Well I was just about to put this project on the shelf, mostly due to lack of time (but I wasn't making the progress I thought I would, so was perhaps looking for an excuse), and I saw through one of the issues I was coming up against - and have identified a way around it.
The idea I am trying to investigate is that there are hidden patterns in price, which HMM's are supposed to be good at uncovering. My initial dead-end with my first raft of modelling was that the two variables I used were very closely correlated, both sampled price, simply at different time intervals. As a result my model generated something like a lagging moving average.
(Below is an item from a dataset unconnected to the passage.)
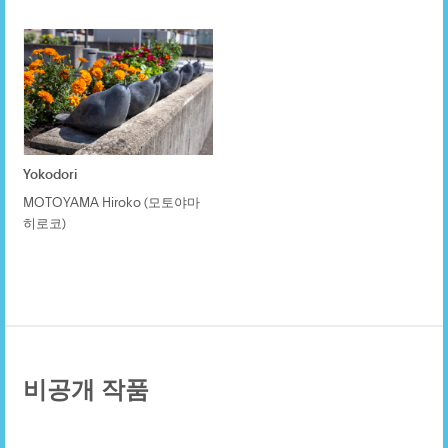
Yokodori
MOTOYAMA Hiroko (모토야마
히로코)
비공개 작품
What I think I needed were two uncorrelated variables but which had strong co-integration, i.e. there is a strong relationship between them, but one that is not the same step by step. Google co-integration and there is a well used analogy of a drunk walking home with his dog, they both wander around, circle back, etc but not in unison. But they leave the same place and end up in the same and are closely related through out there journey although it looks pretty random at times.
So I have tested out using price as one variable and a bounded indicator (in my case Williams R) as the other. I chose WilliamsR as it's very reactive and as a consequence jumps around a fair bit (stochastics would also be an option for the same reason).
The model is very similar to the previous version, although now I have categorised WilliamsR between 0 -100 into 6 states and the model aims to predict the state for the indicator to be in. I've sampled hourly and have a run 40 day moving training window to return the next hour's prediction.
Maybe progress, but have to run tests to see what's what. Feels like I am on a more fruitful path though.
The following user says Thank You to mokodo for this post:
Every thing derived from price will have a correlation with it, they are not independently drawn , i.e the price and william's R. my suggestion In case try like or better experiment like. 100 possible states (rounded to 0 decimal places) and from that calculate the estimates of transition and emission probabilities . Better use RSI , as if your price remapped.
I have experienced similar effects when dealing with SVMs. I need more than a few SMA's, I need those "othoginal" type of parameters. Too much of the same thing doesn't and much more knowledge to the system. Need to look at the propblem from different angles/perspectives.
I would say, most every indicator is dependant upon price action and/or volume. They all need to be derived from the raw data available which is Level I/II data. Order book is still closely related to price action, you could consider it the cause (precedes price). What I have found from machine learning it digesting this limited data to "features" to present to machine learning systems. I believe this is what happens in the mind of the expert trader, they convert what they see into features and determine the future likelyhood of something occuring. I would say, most expert traders don't know they are doing this, it just happens as it is something they have conditioned their mind to do.
Orderbook only seems to me like ..... some guys waiting for their Limits / STops to be hit.. do you agree ?
Still its not the cause for price to follow the orderbook..
The best indicator is price action itself nodoubt about that.